Sunday, June 23, 2013
A device known as the Mosquito, set to be trialed in New South Wales (NSW), Australia by RailCorp in a bid to deter vandals from areas frequently the target of graffiti, is attracting criticism. Wikinews reached out to several people about the trials.
The units work by emitting a high-pitched buzz, similar to that of a mosquito, which is generally only audible to those under the age of about 24. The aim is to repel young people who become irritated by the noise, as a prevention method against graffiti, loitering, and other crimes like theft.
The initiative was announced last month, but RailCorp has not revealed when it intends to test the technology to crack down on graffiti.

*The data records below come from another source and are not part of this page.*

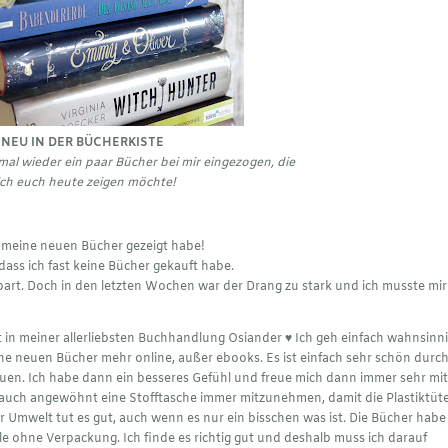
NEU IN DER BÜCHERKISTE
mal wieder ein paar Bücher bei mir eingezogen, die
ich euch heute zeigen möchte!
al meine neuen Bücher gezeigt habe!
 dass ich fast keine Bücher gekauft habe.
rt. Doch in den letzten Wochen war der Drang zu stark und ich musste mir
 in meiner allerliebsten Buchhandlung Osiander ♥︎ Ich geh einfach wahnsinn
e neuen Bücher mehr online, außer ebooks. Es ist einfach sehr schön durch
uen. Ich habe dann ein besseres Gefühl und freue mich dann immer sehr mit
auch angewöhnt eine Stofftasche immer mitzunehmen, damit die Plastiktüt
der Umwelt tut es gut, auch wenn es nur ein bisschen was ist. Die Bücher habe
lle ohne Verpackung. Ich finde es richtig gut und deshalb muss ich darauf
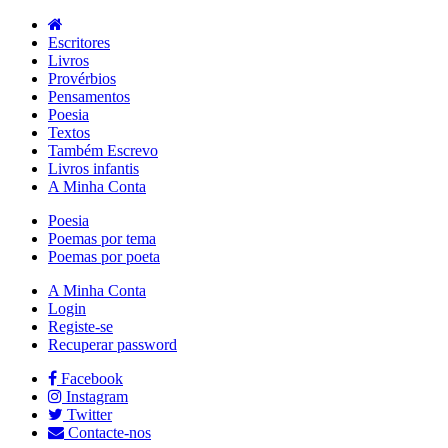
Escritores
Livros
Provérbios
Pensamentos
Poesia
Textos
Também Escrevo
Livros infantis
A Minha Conta
Poesia
Poemas por tema
Poemas por poeta
A Minha Conta
Login
Registe-se
Recuperar password
Facebook
Instagram
Twitter
Contacte-nos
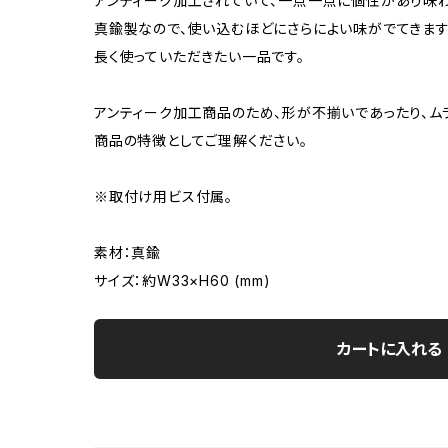
アンティーク加工されていて、一点一点に個性があり味
真鍮製なので、使い込むほどにさらによい味がでてきます
長く使っていただきたい一品です。
アンティーク加工商品のため、形が不揃いであったり、ム
商品の特徴としてご理解ください。
※取付け用ビス付属。
素材：真鍮
サイズ：約W33×H60 (mm)
カートに入れる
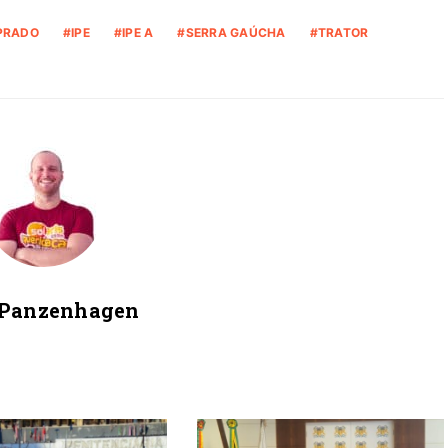
PRADO
IPE
IPE A
SERRA GAÚCHA
TRATOR
 Panzenhagen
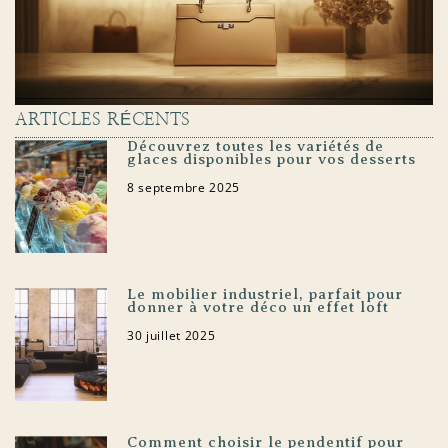
ARTICLES RÉCENTS
Découvrez toutes les variétés de
glaces disponibles pour vos desserts
8 septembre 2025
Le mobilier industriel, parfait pour
donner à votre déco un effet loft
30 juillet 2025
Comment choisir le pendentif pour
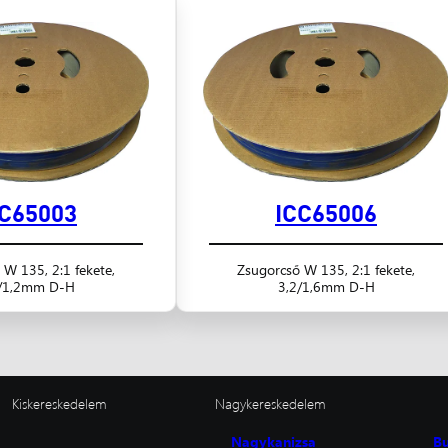
CC65003
ICC65006
 W 135, 2:1 fekete,
Zsugorcső W 135, 2:1 fekete,
/1,2mm D-H
3,2/1,6mm D-H
Kiskereskedelem
Nagykereskedelem
Nagykanizsa
B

In an interview with Wikinews, President of the NSW Council for Civil Liberties Cameron Murphy this week labeled the strategy “ridiculous”. “All they’re going to do is wear headphones and these [devices] will make no difference at all.”
Thousands of units have been set up in the UK since they first became available about seven years ago, where they’re used to stop youths gathering near public areas like shops and train stations. The technology has a high usage rate in the UK, and the Council of Europe has called for a ban on grounds it violates human rights, calling it “highly offensive”.
A RailCorp spokesperson confirmed to Wikinews the devices would only be situated on railway land away from public areas.
Mr Murphy maintains the NSW government’s policy is “based upon discrimination” and it assumes the youth affected by the noise are those doing graffiti, without solid evidence to prove this.
NSW Liberal MP Gareth Ward told Wikinews, “very few crime fighting techniques are fool-proof,” and as people have found ways to get around CCTV, they’re like to do the same with this, which is why it’s only being trialed at this stage. He acknowledged the devices will be situated in areas where the general public shouldn’t be hanging around. “There are certain areas in the network where trains may not be travelling at a particular time and that’s when those devices will be turned on […] and I think that’s perfectly reasonable.” He remarked, “any young person who feels they’ve been aggrieved […] should feel free to contact the Minster for Transport.”
A mobile phone message tone based on the same mosquito sound has been touted as teacher-proof because teens should be the only ones able to hear it if it goes off during class.